The global temperature is now projected to rise at a much faster rate than expected, says the World Meteorologic Organization (WMO).
We are on track for a global temperature gain that could almost triple the goal set by the Paris Agreement, the international climate agreement that Donald Trump in November announced the US will withdraw from.
The withdrawal of the world’s richest nation and second-biggest carbon polluter—coupled with the Trump team’s efforts to block any climate action at home and abroad—has greatly undermined both domestic and global progress at slowing warming.
Bloomberg reports the WMO findings show an increase of 3-5°C or 5.4-9°F by the century’s close. The Paris target for containing global warming was to keep the increase “well below 2°C” (3.6)—and ideally no higher than 1.5°C—above pre-industrial revolution levels.
WMO Secretary-General Petteri Taalas discussed the findings with reporters in Madrid at the United Nations conference, “If we wanted to reach a 1.5 degree increase we would need to bend emissions and at the moment countries haven’t been following on their Paris pledges.”

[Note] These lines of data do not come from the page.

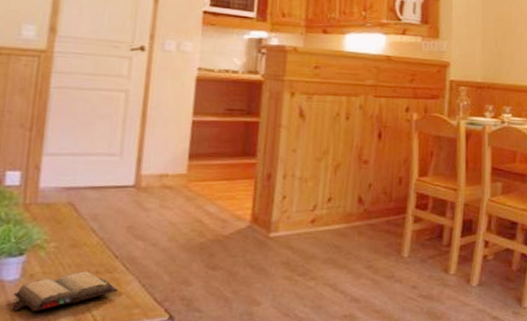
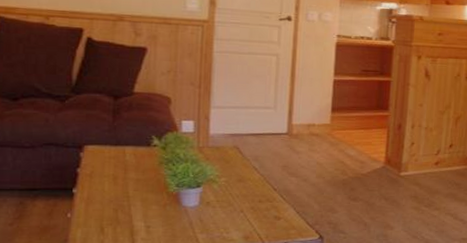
hardback book: present [11,271,119,311] -> none [193,200,278,230]

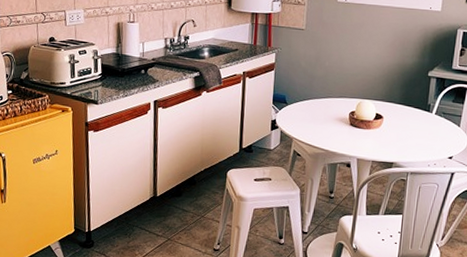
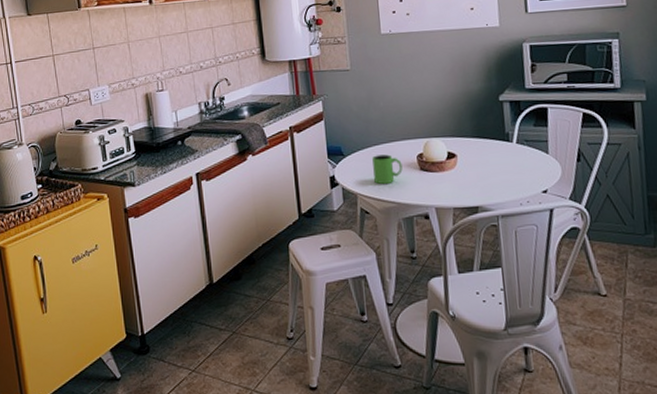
mug: none [309,107,336,134] -> present [372,154,403,185]

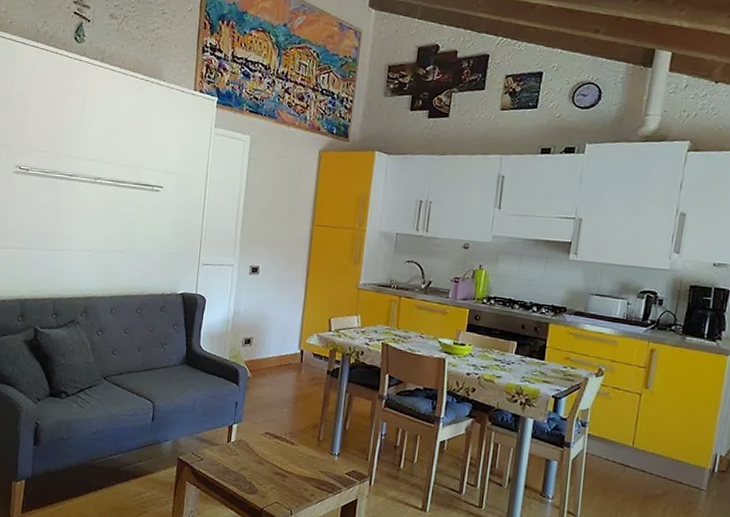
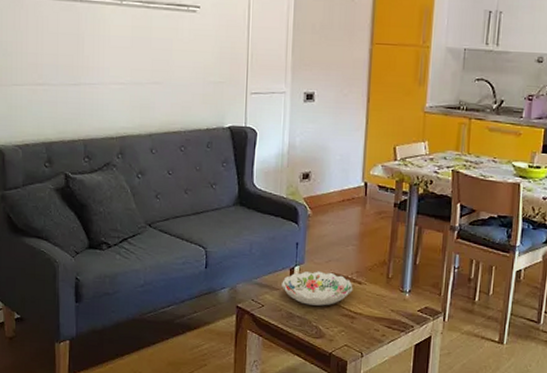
decorative bowl: none [220,429,286,463] -> present [281,271,353,306]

What would the predicted temperature gain look like?
Should the planet reach the predicted temperature gains, the changes to the planet would be drastic. According to research done by the Pottsdam Institute for Climate Impact and Research and Climate Analytics, some of the changes that are expected to occur include:
- Melting of the ice at both of the poles
- Rainforests transforming into deserts
- Interior of continents flooding due to rising sea levels
- Wide-spread extinction of animal and plant species
“Each decade from the 1980s has been warmer than the previous decade. 2019 will conclude the warmest decade in records that stretch back to the mid-19th century,” said Colin Morice of the Met Office.
The world is already seeing an increase in catastrophic “once in a century” weather events.
What is being done?
While the current administration in the United States is busy pulling out of the Paris Agreement, the leadership of other countries and major companies are striving to improve.
European Union leaders are drafting a statement that will solidify their commitment to hitting net-zero emissions by 2050. Plus, they are planning to heavily invest in green technologies. A statement is expected to be released in mid-December.
A leading oil company in Spain, Repsol SA, is aligning with the goals set forth by the Paris Agreement—the first oil company to do so. Repsol SA has officially announced it will cut all greenhouse emissions by 2050.
Another major company, Cargill Inc, is shooting for a 30% reduction of emissions in their agribusiness by 2030.
President Trump has long been a skeptic of climate change, even calling it a hoax made up by the Chinese. However, 2,200 business owners in the United States have signed the “We Are Still In” pledge hoping to pick up the slack.
Apple is already running on 100% green energy.